Open Access: This article is an open-access article that was selected by an in-house editor and fully peer-reviewed by external reviewers. It is distributed in accordance with the Creative Commons Attribution NonCommercial (CC BY-NC 4.0) license, which permits others to distribute, remix, adapt, build upon this work non-commercially, and license their derivative works on different terms, provided the original work is properly cited and the use is non-commercial. See:
https://creativecommons.org/Licenses/by-nc/4.0/ Corresponding author: Chao Yang, Department of Research and Development, Chengdu Shiliankangjian Biotechnology Co., Ltd, No. 366 Hemin Street, Chengdu High-Tech Zone, Chengdu 610213, Sichuan Province, China.
yangchao1207@qq.com
Received: June 3, 2025
Revised: July 17, 2025
Accepted: September 8, 2025
Published online: October 26, 2025
Processing time: 144 Days and 18.1 Hours
Extracellular vesicles (EVs) secreted by adipose-derived stem cells (ADSCs) have emerged as a promising cell-free therapeutic tool for bone regeneration. These EVs deliver a diverse array of bioactive molecules, including proteins, lipids, and nucleic acids, thereby modulating the bone microenvironment, activating key signaling pathways, and promoting bone regeneration. Innovative strategies involving preconditioning, genetic modification, and biomaterial-assisted delivery have been explored, with preclinical studies demonstrating synergistic effects that enhance targeting specificity and therapeutic efficacy. Functionally, EVs derived from ADSCs promote osteogenesis by enhancing osteoblast and mesenchymal stem cell activity, support angiogenesis through vascular endothelial growth factor signaling, and modulate inflammation by shifting macrophages from pro-inflammatory to anti-inflammatory phenotypes. In disease-specific contexts, they reduce cartilage degradation and support subchondral bone restoration in osteoarthritis, while in osteoporosis, they help restore the balance between bone formation and resorption and mitigate bone loss. Despite these promising developments, challenges remain in standardizing production protocols, optimizing delivery systems, and confirming long-term safety and efficacy in clinical settings. This review summarizes current insights into the mechanisms of EVs derived from ADSCs in bone-related diseases and highlights recent innovations and future directions that may accelerate their clinical application as a regenerative therapy.
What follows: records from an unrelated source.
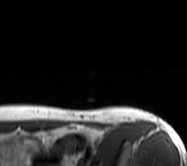
MRI of an extremity soft-tissue mass, one axial slice. MR volume resampled by the dataset authors to the PET/CT grid (not the native acquisition matrix). 3.27 mm slice thickness. 187 × 166 image matrix, field of view 183 × 162 mm. Female patient. From the clinical record (not read from this slice): histological type: leiomyosarcoma; grade: high; site of the primary tumour: right groin.
Structures marked on this image (expert contour drawn on MRI and transferred to this co-registered scan by the dataset authors):
- gross tumour volume including surrounding oedema: bounding box [x1, y1, x2, y2] px = [98, 106, 142, 118]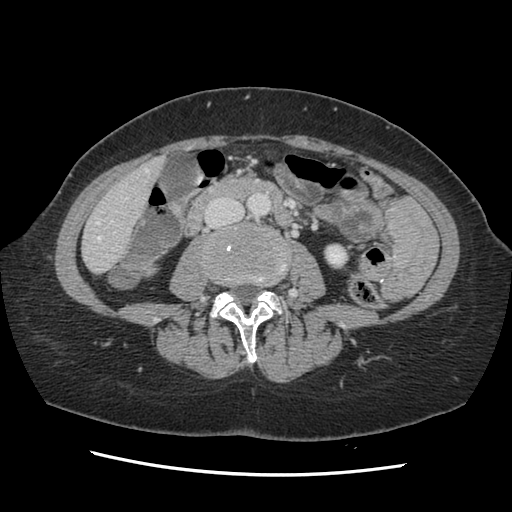
Contrast-enhanced abdominal CT, one axial slice; slice 34 of 141 in the series (ordered by position); soft-tissue window (W 400 / L 40 HU); 512 × 512 image matrix, field of view 330 × 330 mm. From the clinical record (not read from this slice): patient: male, age 63 years at operation; diagnosis: colorectal cancer liver metastases, imaged before liver resection; multiple liver metastases: no; largest metastasis: 2.4 cm; disease in both lobes: no.
Outlined on this slice (manually delineated by an expert):
- hepatic veins: bounding box <97,169,149,240> (left, top, right, bottom; pixels)
- liver: <84,160,161,273>
- planned liver remnant (the part of the liver to remain after resection): <84,161,162,273>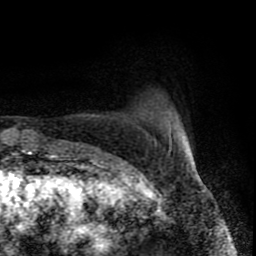
Breast MRI (dynamic contrast-enhanced), one axial slice; cropped to one breast; dynamic contrast-enhanced series, time point 2 of 8 at this slice position (early post-contrast); 1.5 T; TE 4.2 ms, TR 7 ms; 256 × 256 image matrix, field of view 160 × 160 mm. Female patient.
Outlined on this slice (semi-automatically segmented with operator editing):
- enhancing-tissue mask used for the functional tumour volume (all voxels passing the contrast-enhancement thresholds inside the analysis volume; usually the tumour): bounding box [x1, y1, x2, y2] px = [169, 130, 189, 166]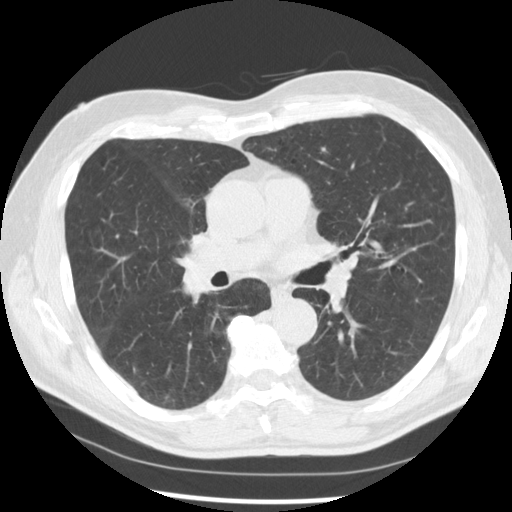
Low-dose screening chest CT, one axial slice; slice 159 of 277 in the series (ordered by position); reconstruction kernel STANDARD; 120 kVp; lung window (W 1500 / L -600 HU); 512 × 512 image matrix, field of view 365 × 365 mm.
Outlined on this slice (expert manual segmentation):
- lesion 1 (tumor, middle lobe of right lung): bounding box <183,266,214,300> (left, top, right, bottom; pixels)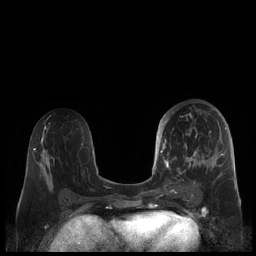
Breast MRI (dynamic contrast-enhanced), one axial slice. Slice 103 of 248 in the series (ordered by position). Dynamic contrast-enhanced series, time point 2 of 7 at this slice position (early post-contrast). 1.5 T. TE 1.9 ms, TR 4.1 ms. 256 × 256 image matrix, field of view 340 × 340 mm. Female patient.
Structures marked on this image (semi-automatic segmentation, software-assisted and operator-edited):
- enhancing-tissue mask used for the functional tumour volume (all voxels passing the contrast-enhancement thresholds inside the analysis volume; usually the tumour): bounding box [x1, y1, x2, y2] px = [159, 108, 227, 190]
Core Tip: Extracellular vesicles derived from adipose-derived stem cells exhibit significant potential in bone regeneration. They mediate osteogenesis, angiogenesis, and immunomodulation via bioactive molecules, with translational strategies including preconditioning, cargo engineering, and biomaterial integration. This review summarizes their efficacy in fractures, osteoarthritis, and osteoporosis, and discusses clinical translation challenges.